One of the advisees was a sous chef whose father was being trafficked by a restaurant owner. The father was forced to pick which of his three kids he was going to traffic with him. She’s now a dentist. Other survivors have graduated and gone on to work in social work or law enforcement.
“MSU Denver is ideal because when you learn about the demographics of our university, you’re not going to stick out,” Alejano-Steele says.
Last fall, the average age of undergraduates was 25, with 42 percent students of color.
“If you’re a foreign national or if you’re undocumented, we have resources,” she says. “Or if you were trafficked between the ages of 13 to 24 in the sex industry, and you’re 26 now, you won’t stick out here.”
How can I help?
That’s the question Violet Gorrell, a 2018 criminal-justice and criminology graduate, considered after reading the book “Runaway Girl” by Carissa Phelps as a freshman. Phelps’ story of being trafficked as a child was the selection for MSU Denver’s 1 Book/1 Project/2 Transform program.
Gorrell was a Puksta Scholar, part of a multiyear scholarship program that requires students to work on a civic issue in the community. The more Gorrell learned about human trafficking, the more she got involved in trying to stop it.

Data section:
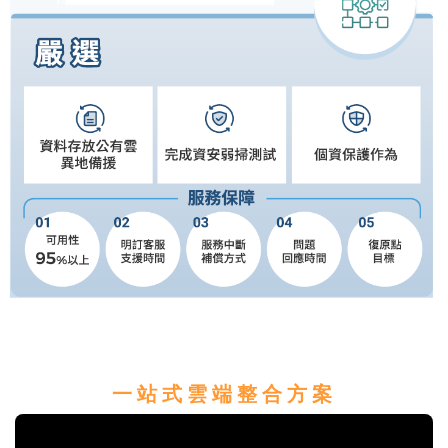
一
站
式
雲
端
整
合
方
案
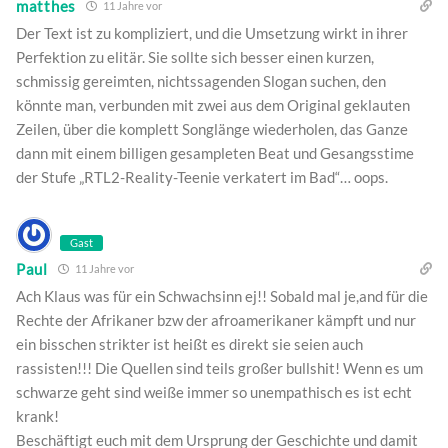
matthes
11 Jahre vor
Der Text ist zu kompliziert, und die Umsetzung wirkt in ihrer
Perfektion zu elitär. Sie sollte sich besser einen kurzen,
schmissig gereimten, nichtssagenden Slogan suchen, den
könnte man, verbunden mit zwei aus dem Original geklauten
Zeilen, über die komplett Songlänge wiederholen, das Ganze
dann mit einem billigen gesampleten Beat und Gesangsstime
der Stufe „RTL2-Reality-Teenie verkatert im Bad“… oops.
Gast
Paul
11 Jahre vor
Ach Klaus was für ein Schwachsinn ej!! Sobald mal je,and für die
Rechte der Afrikaner bzw der afroamerikaner kämpft und nur
ein bisschen strikter ist heißt es direkt sie seien auch
rassisten!!! Die Quellen sind teils großer bullshit! Wenn es um
schwarze geht sind weiße immer so unempathisch es ist echt
krank!
Beschäftigt euch mit dem Ursprung der Geschichte und damit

Your objective:
Transcribe the part of the article on MSU Denver from "Last fall, the" to "to stop it.". The rows come from a source separate from the article on MSU Denver.

Problem solution:
Last fall, the average age of undergraduates was 25, with 42 percent students of color.
“If you’re a foreign national or if you’re undocumented, we have resources,” she says. “Or if you were trafficked between the ages of 13 to 24 in the sex industry, and you’re 26 now, you won’t stick out here.”
How can I help?
That’s the question Violet Gorrell, a 2018 criminal-justice and criminology graduate, considered after reading the book “Runaway Girl” by Carissa Phelps as a freshman. Phelps’ story of being trafficked as a child was the selection for MSU Denver’s 1 Book/1 Project/2 Transform program.
Gorrell was a Puksta Scholar, part of a multiyear scholarship program that requires students to work on a civic issue in the community. The more Gorrell learned about human trafficking, the more she got involved in trying to stop it.